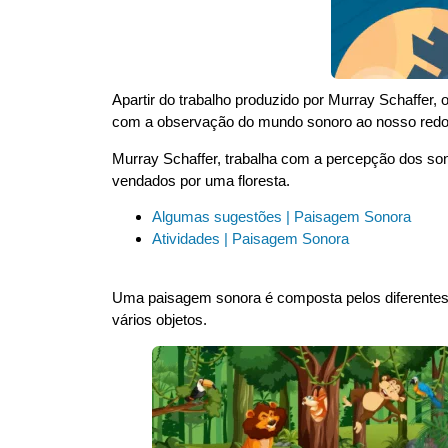
Apartir do trabalho produzido por Murray Schaffer
com a observação do mundo sonoro ao nosso redo
Murray Schaffer, trabalha com a percepção dos sons
vendados por uma floresta.
Algumas sugestões | Paisagem Sonora
Atividades | Paisagem Sonora
Uma paisagem sonora é composta pelos diferentes 
vários objetos.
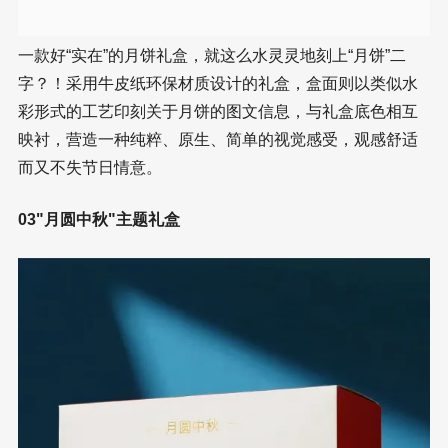
一款好“实在”的月饼礼盒，就这么水灵灵地刻上“月饼”二
字？！采用牛皮纸环保材质设计的礼盒，盒面则以类似水
彩形式的工艺印刻关于月饼的图文信息，与礼盒底色相互
映衬，营造一种纯粹、原生、简单的视觉感受，观感舒适
而又不失节日情意。
03"月圆中秋"主题礼盒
|---|
Line by line and exactly, reproduce the span from the line with "vários objetos." through the end of the data above, both ends included, with pictures left out.

vários objetos.
一款好“实在”的月饼礼盒，就这么水灵灵地刻上“月饼”二
字？！采用牛皮纸环保材质设计的礼盒，盒面则以类似水
彩形式的工艺印刻关于月饼的图文信息，与礼盒底色相互
映衬，营造一种纯粹、原生、简单的视觉感受，观感舒适
而又不失节日情意。
03"月圆中秋"主题礼盒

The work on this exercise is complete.